In the animal world, scent plays a big role in communication between members of the same species, from mating to rank to individual identification. Now, scientists think biological cues that male elephants leave on well-established trails might provide navigational information for elephants that pass the same spot later. The findings are published in Animal Behaviour.
The research team focused on male African elephants that travelled on seven identified pathways in Makgadikgadi Pans National Park in Botswana. The team hypothesized that elephants use their exquisite sense of smell to gather information on well-established pathways by investigating urine deposits on trails. Doing so could point an individual to an important resource, like water, or provide information on the depositor.
To test their hypothesis, the researchers collected urine-soaked sand samples from male elephants and strategically placed them on commonly used pathways in front of camera traps. They noted how many times an individual sniffed, blew, pinched or touched a urine sample in order to assess how much attention other male elephants paid to urine compared to water controls. In total, they analyzed 665 interactions.

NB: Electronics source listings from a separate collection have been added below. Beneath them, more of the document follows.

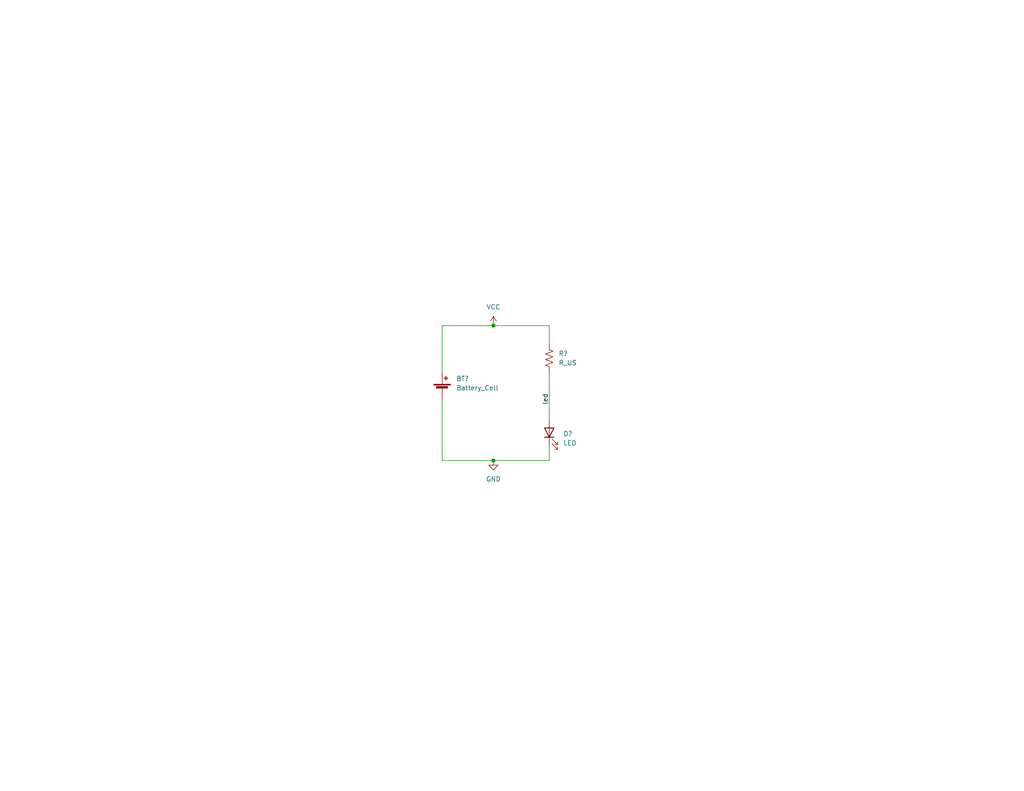
<source format=kicad_sch>
(kicad_sch (version 20211123) (generator eeschema)

  (uuid fdfa4d7c-debd-4bb2-a9c1-780ed79bd7ac)

  (paper "A")

  (title_block
    (title "KiCad Hello World Example")
    (date "2022-08-30")
    (rev "0")
  )

  

  (junction (at 134.62 88.9) (diameter 0) (color 0 0 0 0)
    (uuid a0e94c76-61b9-4f87-9820-b72d7438a37e)
  )
  (junction (at 134.62 125.73) (diameter 0) (color 0 0 0 0)
    (uuid d4ec03ad-e116-4b1b-be8c-ae2e6fcb541c)
  )

  (wire (pts (xy 134.62 125.73) (xy 120.65 125.73))
    (stroke (width 0) (type default) (color 0 0 0 0))
    (uuid 3bdc44bc-41d2-4e2a-97a2-fab27cc0865c)
  )
  (wire (pts (xy 149.86 121.92) (xy 149.86 125.73))
    (stroke (width 0) (type default) (color 0 0 0 0))
    (uuid 47ddf3d1-ad38-44ce-9dc3-74c04f9b5a64)
  )
  (wire (pts (xy 120.65 88.9) (xy 134.62 88.9))
    (stroke (width 0) (type default) (color 0 0 0 0))
    (uuid 6fa17ef8-98fc-49e3-8981-ed0f5c5d35c1)
  )
  (wire (pts (xy 149.86 101.6) (xy 149.86 114.3))
    (stroke (width 0) (type default) (color 0 0 0 0))
    (uuid 75d11d17-2ebf-461a-a53f-986250cb8f00)
  )
  (wire (pts (xy 149.86 88.9) (xy 149.86 93.98))
    (stroke (width 0) (type default) (color 0 0 0 0))
    (uuid 7de9c4dd-9fdb-4774-971f-ba7fafaf8a03)
  )
  (wire (pts (xy 120.65 101.6) (xy 120.65 88.9))
    (stroke (width 0) (type default) (color 0 0 0 0))
    (uuid 8efd6deb-6205-49c8-a937-4473c905334b)
  )
  (wire (pts (xy 134.62 88.9) (xy 149.86 88.9))
    (stroke (width 0) (type default) (color 0 0 0 0))
    (uuid a5019715-2829-4a9e-859b-fb539c751a77)
  )
  (wire (pts (xy 120.65 109.22) (xy 120.65 125.73))
    (stroke (width 0) (type default) (color 0 0 0 0))
    (uuid ca90c90b-609e-43d6-9cc9-89feee76a751)
  )
  (wire (pts (xy 149.86 125.73) (xy 134.62 125.73))
    (stroke (width 0) (type default) (color 0 0 0 0))
    (uuid d8a0b5af-a4f9-4891-abb8-f540c4a33bb3)
  )

  (label "led" (at 149.86 110.49 90)
    (effects (font (size 1.27 1.27)) (justify left bottom))
    (uuid 447a32c2-a8e6-40ce-b8bb-b8064ad80b75)
  )

  (symbol (lib_id "power:VCC") (at 134.62 88.9 0) (unit 1)
    (in_bom yes) (on_board yes) (fields_autoplaced)
    (uuid 1f43f476-cb60-420d-9a08-3dbc68764604)
    (property "Reference" "#PWR?" (id 0) (at 134.62 92.71 0)
      (effects (font (size 1.27 1.27)) hide)
    )
    (property "Value" "VCC" (id 1) (at 134.62 83.82 0))
    (property "Footprint" "" (id 2) (at 134.62 88.9 0)
      (effects (font (size 1.27 1.27)) hide)
    )
    (property "Datasheet" "" (id 3) (at 134.62 88.9 0)
      (effects (font (size 1.27 1.27)) hide)
    )
    (pin "1" (uuid fcc40583-a68d-4bba-8ab5-a657eecbbd58))
  )

  (symbol (lib_id "Device:Battery_Cell") (at 120.65 106.68 0) (unit 1)
    (in_bom yes) (on_board yes) (fields_autoplaced)
    (uuid 28c49f01-b0c2-4cde-b1d7-785e9b8c1f72)
    (property "Reference" "BT?" (id 0) (at 124.46 103.3779 0)
      (effects (font (size 1.27 1.27)) (justify left))
    )
    (property "Value" "Battery_Cell" (id 1) (at 124.46 105.9179 0)
      (effects (font (size 1.27 1.27)) (justify left))
    )
    (property "Footprint" "" (id 2) (at 120.65 105.156 90)
      (effects (font (size 1.27 1.27)) hide)
    )
    (property "Datasheet" "~" (id 3) (at 120.65 105.156 90)
      (effects (font (size 1.27 1.27)) hide)
    )
    (pin "1" (uuid f63b3451-8e8b-468a-9f6c-976a6b5a889a))
    (pin "2" (uuid c173c523-bbe6-41fa-9cf9-1360199d6beb))
  )

  (symbol (lib_id "Device:R_US") (at 149.86 97.79 0) (unit 1)
    (in_bom yes) (on_board yes) (fields_autoplaced)
    (uuid 57c9b780-6cf7-4c25-9fa1-98ec9e41c534)
    (property "Reference" "R?" (id 0) (at 152.4 96.5199 0)
      (effects (font (size 1.27 1.27)) (justify left))
    )
    (property "Value" "R_US" (id 1) (at 152.4 99.0599 0)
      (effects (font (size 1.27 1.27)) (justify left))
    )
    (property "Footprint" "" (id 2) (at 150.876 98.044 90)
      (effects (font (size 1.27 1.27)) hide)
    )
    (property "Datasheet" "~" (id 3) (at 149.86 97.79 0)
      (effects (font (size 1.27 1.27)) hide)
    )
    (pin "1" (uuid fb82c705-c313-48f7-a117-203b7e0c1bc2))
    (pin "2" (uuid 1c71d6bd-86cf-4ab9-990a-6a273908ee51))
  )

  (symbol (lib_id "power:GND") (at 134.62 125.73 0) (unit 1)
    (in_bom yes) (on_board yes) (fields_autoplaced)
    (uuid caff1926-2c48-4d7b-bc28-88847424c436)
    (property "Reference" "#PWR?" (id 0) (at 134.62 132.08 0)
      (effects (font (size 1.27 1.27)) hide)
    )
    (property "Value" "GND" (id 1) (at 134.62 130.81 0))
    (property "Footprint" "" (id 2) (at 134.62 125.73 0)
      (effects (font (size 1.27 1.27)) hide)
    )
    (property "Datasheet" "" (id 3) (at 134.62 125.73 0)
      (effects (font (size 1.27 1.27)) hide)
    )
    (pin "1" (uuid 5cad0ab1-8cac-404a-ba66-447ae1842e3f))
  )

  (symbol (lib_id "Device:LED") (at 149.86 118.11 90) (unit 1)
    (in_bom yes) (on_board yes) (fields_autoplaced)
    (uuid fb80a86e-1b7c-49c3-bf6d-6f7eb2345a1f)
    (property "Reference" "D?" (id 0) (at 153.67 118.4274 90)
      (effects (font (size 1.27 1.27)) (justify right))
    )
    (property "Value" "LED" (id 1) (at 153.67 120.9674 90)
      (effects (font (size 1.27 1.27)) (justify right))
    )
    (property "Footprint" "" (id 2) (at 149.86 118.11 0)
      (effects (font (size 1.27 1.27)) hide)
    )
    (property "Datasheet" "~" (id 3) (at 149.86 118.11 0)
      (effects (font (size 1.27 1.27)) hide)
    )
    (pin "1" (uuid d0e778ee-e925-46de-bd6f-36fa0300a1c7))
    (pin "2" (uuid e549001c-e788-4db8-9ca8-9365f1eac9d5))
  )

  (sheet_instances
    (path "/" (page "1"))
  )

  (symbol_instances
    (path "/1f43f476-cb60-420d-9a08-3dbc68764604"
      (reference "#PWR?") (unit 1) (value "VCC") (footprint "")
    )
    (path "/caff1926-2c48-4d7b-bc28-88847424c436"
      (reference "#PWR?") (unit 1) (value "GND") (footprint "")
    )
    (path "/28c49f01-b0c2-4cde-b1d7-785e9b8c1f72"
      (reference "BT?") (unit 1) (value "Battery_Cell") (footprint "")
    )
    (path "/fb80a86e-1b7c-49c3-bf6d-6f7eb2345a1f"
      (reference "D?") (unit 1) (value "LED") (footprint "")
    )
    (path "/57c9b780-6cf7-4c25-9fa1-98ec9e41c534"
      (reference "R?") (unit 1) (value "R_US") (footprint "")
    )
  )
)

</source>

The team found that elephants paid the most attention to urine samples from male adults, followed by water-soaked sand samples, and then urine samples from sub-adults. This pattern may indicate that elephants can gather age and maturity information from urine deposits. The researchers suggest that the high attention elephants gave to water samples, which were sourced from local rivers, could be because they were unexpected scents on the trail. Lone elephants tended to have a higher response rate to urine than elephants in a group, suggesting that navigational cues may be more important to those travelling alone.
“Our findings suggest an important role of an elephant’s sense of smell in long-distance navigation,” says lead author Connie Allen, in a press release. By removing scent trails, researchers might one day steer elephants clear of areas with high human-wildlife conflict or perhaps improve connectivity between protected areas.